Sextus Empiricus, Esquisses pyrrhoniennes, livre I, paragraphes 16-17
« Nous répondrons de la même manière que précédemment à la question de savoir si le sceptique a une doctrine (αἵρεσις/hairesis). Si l'on dit qu'une doctrine est l'adhésion à plusieurs opinions (δόγμα/dogma) qui sont cohérentes entre elles ainsi qu'avec les choses apparentes (φαινόμενα/phainomena) et si l'on dit qu'une opinion est l'assentiment donné à une chose non manifeste (ἀδήλον/adêlon), nous dirons ne pas avoir de doctrine. Mais si l'on déclare qu'une doctrine est la manière de faire (ἀγωγή/agôgê) qui, suivant ce qui est apparent, est cohérente avec un certain type de discours (λόγος/logos) — discours qui suggère comment, semble-t-il, il est possible de vivre correctement, entendant par “correctement” quelque chose de plus large que “conformément à l'excellence” (ἀρετή/aretê), et discours qui comprend jusqu'à celui qui a la faculté de mettre en suspens (ἐπέχειν/epekhein) —, alors nous dirons avoir une doctrine. En effet, nous sommes en cohérence avec un certain type de discours qui, suivant ce qui est apparent, nous suggère de vivre en rapport avec les coutumes de nos pères, les lois, les manières de faire et les affections propres. »

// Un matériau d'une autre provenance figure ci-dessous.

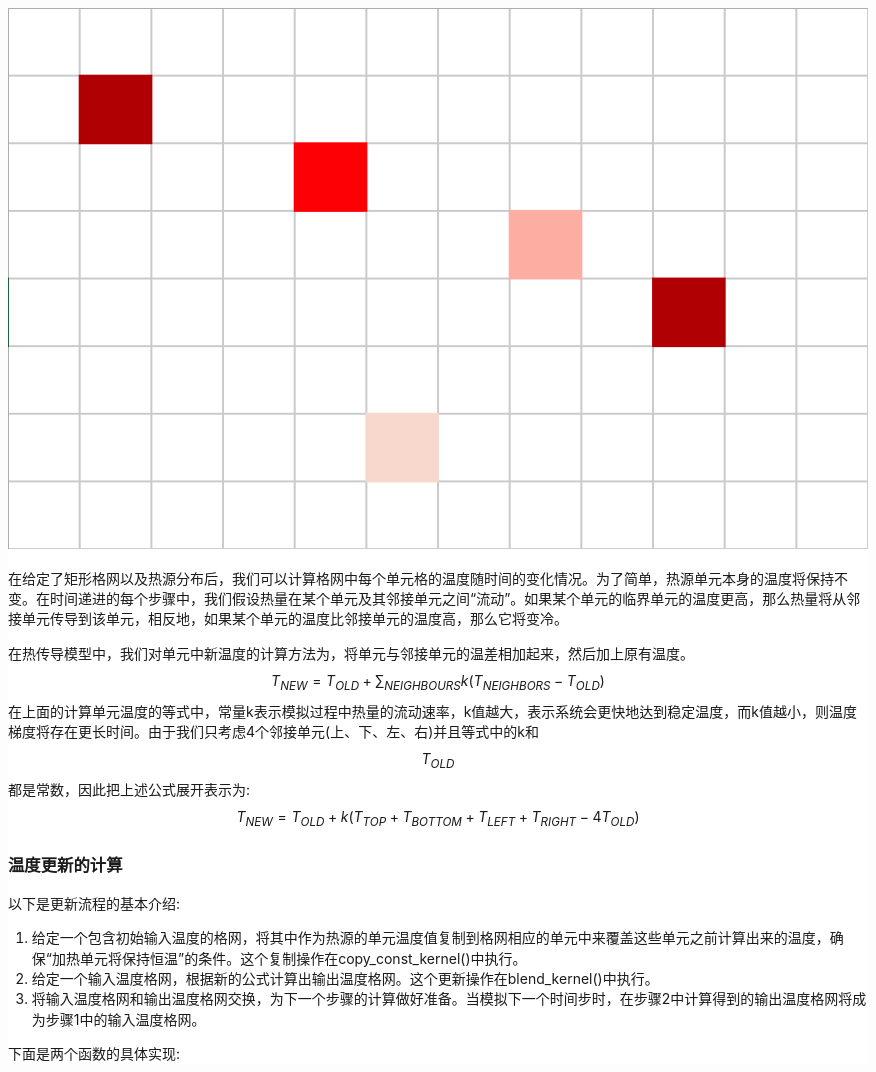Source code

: ![CUDA_5_1](CUDA/CUDA_5_1.png)

在给定了矩形格网以及热源分布后，我们可以计算格网中每个单元格的温度随时间的变化情况。为了简单，热源单元本身的温度将保持不变。在时间递进的每个步骤中，我们假设热量在某个单元及其邻接单元之间“流动”。如果某个单元的临界单元的温度更高，那么热量将从邻接单元传导到该单元，相反地，如果某个单元的温度比邻接单元的温度高，那么它将变冷。

在热传导模型中，我们对单元中新温度的计算方法为，将单元与邻接单元的温差相加起来，然后加上原有温度。
$$
T_{NEW} = T_{OLD} + \sum_{NEIGHBOURS}k(T_{NEIGHBORS} - T_{OLD})
$$
在上面的计算单元温度的等式中，常量k表示模拟过程中热量的流动速率，k值越大，表示系统会更快地达到稳定温度，而k值越小，则温度梯度将存在更长时间。由于我们只考虑4个邻接单元(上、下、左、右)并且等式中的k和$$T_{OLD}$$都是常数，因此把上述公式展开表示为:
$$
T_{NEW} = T_{OLD} + k(T_{TOP} + T_{BOTTOM} + T_{LEFT} + T_{RIGHT} - 4T_{OLD})
$$


### 温度更新的计算

以下是更新流程的基本介绍:

1. 给定一个包含初始输入温度的格网，将其中作为热源的单元温度值复制到格网相应的单元中来覆盖这些单元之前计算出来的温度，确保“加热单元将保持恒温”的条件。这个复制操作在copy_const_kernel()中执行。
2. 给定一个输入温度格网，根据新的公式计算出输出温度格网。这个更新操作在blend_kernel()中执行。
3. 将输入温度格网和输出温度格网交换，为下一个步骤的计算做好准备。当模拟下一个时间步时，在步骤2中计算得到的输出温度格网将成为步骤1中的输入温度格网。

下面是两个函数的具体实现:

Voici la conclusion d’une personne en réaction à ce texte
pour le moins sibyllin
« Les sceptiques, pourfendeurs de la prétention philosophique à dire le monde, ne seraient-ils pas ainsi des conservateurs individualistes de l'ordre établi ? »

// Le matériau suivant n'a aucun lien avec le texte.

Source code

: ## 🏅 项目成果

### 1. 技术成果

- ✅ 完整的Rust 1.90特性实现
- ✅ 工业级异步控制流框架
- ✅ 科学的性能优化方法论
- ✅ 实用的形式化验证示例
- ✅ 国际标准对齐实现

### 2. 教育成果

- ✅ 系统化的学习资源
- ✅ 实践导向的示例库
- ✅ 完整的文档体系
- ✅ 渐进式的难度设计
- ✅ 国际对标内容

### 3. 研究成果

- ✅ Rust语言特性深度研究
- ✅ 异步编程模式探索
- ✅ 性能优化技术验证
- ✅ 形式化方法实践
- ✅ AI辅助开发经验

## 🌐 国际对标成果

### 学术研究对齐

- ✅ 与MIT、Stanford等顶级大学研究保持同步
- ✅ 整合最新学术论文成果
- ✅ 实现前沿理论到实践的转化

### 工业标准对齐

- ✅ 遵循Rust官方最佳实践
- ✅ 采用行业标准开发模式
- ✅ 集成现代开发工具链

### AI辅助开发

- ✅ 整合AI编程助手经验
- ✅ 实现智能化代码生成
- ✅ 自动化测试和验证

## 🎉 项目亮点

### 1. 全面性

On comprend que le doute puisse s'insinuer, alors il faut me,semble-t-il, préciser
certaines caractéristiques du scepticisme.

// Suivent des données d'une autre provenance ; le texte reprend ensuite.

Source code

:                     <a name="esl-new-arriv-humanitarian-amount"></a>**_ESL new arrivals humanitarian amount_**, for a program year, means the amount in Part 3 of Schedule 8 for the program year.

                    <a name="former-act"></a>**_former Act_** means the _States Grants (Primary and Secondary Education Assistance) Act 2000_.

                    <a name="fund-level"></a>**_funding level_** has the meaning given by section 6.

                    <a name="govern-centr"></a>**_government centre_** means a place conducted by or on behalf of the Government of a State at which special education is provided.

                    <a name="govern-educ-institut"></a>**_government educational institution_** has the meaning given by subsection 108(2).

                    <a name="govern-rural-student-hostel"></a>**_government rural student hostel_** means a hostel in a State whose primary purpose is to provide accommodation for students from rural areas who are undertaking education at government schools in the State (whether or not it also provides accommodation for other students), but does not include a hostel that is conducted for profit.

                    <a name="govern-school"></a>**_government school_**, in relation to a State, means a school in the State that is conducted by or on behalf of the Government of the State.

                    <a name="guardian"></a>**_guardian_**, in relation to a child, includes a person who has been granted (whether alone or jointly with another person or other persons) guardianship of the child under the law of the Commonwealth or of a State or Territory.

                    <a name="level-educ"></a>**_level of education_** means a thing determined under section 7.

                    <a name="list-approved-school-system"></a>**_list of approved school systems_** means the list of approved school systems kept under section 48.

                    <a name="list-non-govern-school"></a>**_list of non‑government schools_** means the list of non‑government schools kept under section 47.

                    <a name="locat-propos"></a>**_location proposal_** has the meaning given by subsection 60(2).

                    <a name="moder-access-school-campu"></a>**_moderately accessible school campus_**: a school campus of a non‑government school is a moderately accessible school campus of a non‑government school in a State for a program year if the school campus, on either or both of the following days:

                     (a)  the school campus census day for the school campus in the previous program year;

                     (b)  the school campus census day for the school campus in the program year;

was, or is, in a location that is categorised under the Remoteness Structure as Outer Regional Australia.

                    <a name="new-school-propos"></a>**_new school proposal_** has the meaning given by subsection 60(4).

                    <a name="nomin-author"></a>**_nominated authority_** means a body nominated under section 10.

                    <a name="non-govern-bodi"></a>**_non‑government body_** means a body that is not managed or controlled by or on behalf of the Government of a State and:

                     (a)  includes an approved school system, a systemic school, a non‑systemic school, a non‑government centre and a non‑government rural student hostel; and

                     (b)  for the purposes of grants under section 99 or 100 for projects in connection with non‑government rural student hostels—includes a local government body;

A cette conclusion logique sous forme de question je me dois de réagir utilement en réponse tant à la rédactrice qu'à la citation de Sextus, et ce de la manière suivante :
Effectivement la référence à la phrase "vivre en
rapport avec les coutumes de nos pères" évoque immanquablement une forme
de conservatisme. Pour autant j'imagine mal Pyrrhon, Arcécilas ou Sextus être
des défenseurs de l'ordre établi!
En revanche il est fort possible que ne voulant prendre
position sur aucune question, ils en laissent le soin à l'ordre établi ou même
si l'ordre devait changer ils en laisseraient le soin au nouvel ordre à venir.
Sont-ce des individualistes ? Peut-être ! Bien qu'il ne faut
pas être sceptique pour être individualiste et ce n'est certainement pas la
marque de fabrique du sceptique.
Ce qui me paraît devoir ressortir comme trait fondamental
chez ce dernier c'est la suspension du jugement car pour tout les philosophes
la thèse et l'antithèse fournissent inévitablement une synthèse or le sceptique
récuse cette dernière.
Pour lui la raison n'est pas biodégradable mais bien
"théoricodégradable", elle s'auto-annule d'elle-même car elle ne peut
pas résoudre ses contradictions.
Est-ce immoral ?
Oui quand on cherche à tirer profit des failles du
raisonnement comme les Sophistes le faisaient en jetant le trouble dans
l'esprit de leurs interlocuteurs.
Non pas du tout immoral quand cela aboutit à démonter toutes
les chimères et les vérités de pacotilles dont on nous abreuve depuis la nuit
des temps.
C'est un exercice de décrassage de l'âme (encore que le mot
âme soit de trop). Ou encore une purification libératoire, une purge de toutes
les toxines idéologiques et dogmatiques.